PIB-PET AS A STANDARD FOR EVALUATING THE CLINICAL ACCURACIES OF DIAGNOSING ALZHEIMER’S DISEASE WITH CLINICAL DIAGNOSIS AND PLASMA BIOMARKERS

Abstract

Recent advances in quantifying plasma beta-amyloid and total tau protein (T-Tau) by using immunomagnetic reduction (IMR) technology provide the possibilities of early or preclinical diagnosis of Alzheimer's pathology. Latest findings of two parameters, plasma Ab1–42/Ab1–40 and Ab1–42xT-Tau, showed high accuracy (>80%) with clinical diagnosis by NIA-AA 2011 criteria and guidelines. Amyloid PET image is also a biomarker-based tool that widely used for early and preclinical diagnosis. But little evidence is shown for the correlation between plasma biomarkers and amyloid PET image. Here, 19 older control participants, 16 participants with MCI due to AD, and 19 AD patients, who were diagnosed according to NIA-AA 2011 guidelines, were enrolled for measuring plasma Ab1–40, Ab1–42 and T-Tau proteins. All participants received 11C-labeled Pittsburgh compound B PET (PiB-PET) scans.
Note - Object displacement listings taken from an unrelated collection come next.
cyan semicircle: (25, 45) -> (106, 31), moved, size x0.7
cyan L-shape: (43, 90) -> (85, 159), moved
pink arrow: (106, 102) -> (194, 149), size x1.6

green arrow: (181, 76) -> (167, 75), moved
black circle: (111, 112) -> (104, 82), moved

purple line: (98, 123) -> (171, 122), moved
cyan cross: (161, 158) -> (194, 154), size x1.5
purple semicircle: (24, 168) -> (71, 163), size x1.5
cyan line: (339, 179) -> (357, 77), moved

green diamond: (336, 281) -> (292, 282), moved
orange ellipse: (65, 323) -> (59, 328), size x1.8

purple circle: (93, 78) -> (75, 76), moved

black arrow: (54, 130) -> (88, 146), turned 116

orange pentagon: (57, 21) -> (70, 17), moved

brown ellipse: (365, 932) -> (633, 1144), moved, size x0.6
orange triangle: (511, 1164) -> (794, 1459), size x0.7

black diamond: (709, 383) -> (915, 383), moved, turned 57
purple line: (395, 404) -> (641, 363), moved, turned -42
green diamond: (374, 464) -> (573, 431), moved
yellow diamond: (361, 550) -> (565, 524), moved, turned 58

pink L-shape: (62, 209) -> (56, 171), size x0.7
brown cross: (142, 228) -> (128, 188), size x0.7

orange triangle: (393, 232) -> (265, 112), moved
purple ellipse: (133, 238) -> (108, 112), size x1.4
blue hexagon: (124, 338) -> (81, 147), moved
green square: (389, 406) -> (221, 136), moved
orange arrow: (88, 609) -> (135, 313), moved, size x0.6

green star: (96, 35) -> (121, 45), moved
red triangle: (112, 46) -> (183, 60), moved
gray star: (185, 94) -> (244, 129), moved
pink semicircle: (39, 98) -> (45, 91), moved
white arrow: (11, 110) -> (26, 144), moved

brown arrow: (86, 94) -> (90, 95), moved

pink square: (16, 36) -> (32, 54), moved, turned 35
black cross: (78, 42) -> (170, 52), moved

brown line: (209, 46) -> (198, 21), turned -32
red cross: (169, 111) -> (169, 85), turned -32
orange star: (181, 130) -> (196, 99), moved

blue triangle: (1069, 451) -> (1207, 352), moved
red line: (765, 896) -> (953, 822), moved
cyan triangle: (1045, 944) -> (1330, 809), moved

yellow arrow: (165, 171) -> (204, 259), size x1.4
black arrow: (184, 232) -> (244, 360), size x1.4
A cutoff value to define PET-positive or PET-negative group was determined by binary analysis of total standard uptake value ratios (SUVR-total) in the frontal, parietal, temporal lobes, ACC and the precuneus. The cutoff value for differentiating PET-positive from PET-negative in terms of SUVR-total is 7.0. By using the SUVR-total of 7.0 as a diagnostic standard, 94.7% of older controls are PET-negative, 56.3% of 16 subjects with MCI due to AD are PET-positive, and 84.2% of AD patients are PET-positive. Through ROC-curve analysis, the cutoff value of plasma Ab1–42/Ab1–40 ratio to discriminate PET-positive from PET-negative subjects is found to be 0.370, which corresponds 80.8% and 78.4 % for sensitivity and specificity. The area under curve is 0.868.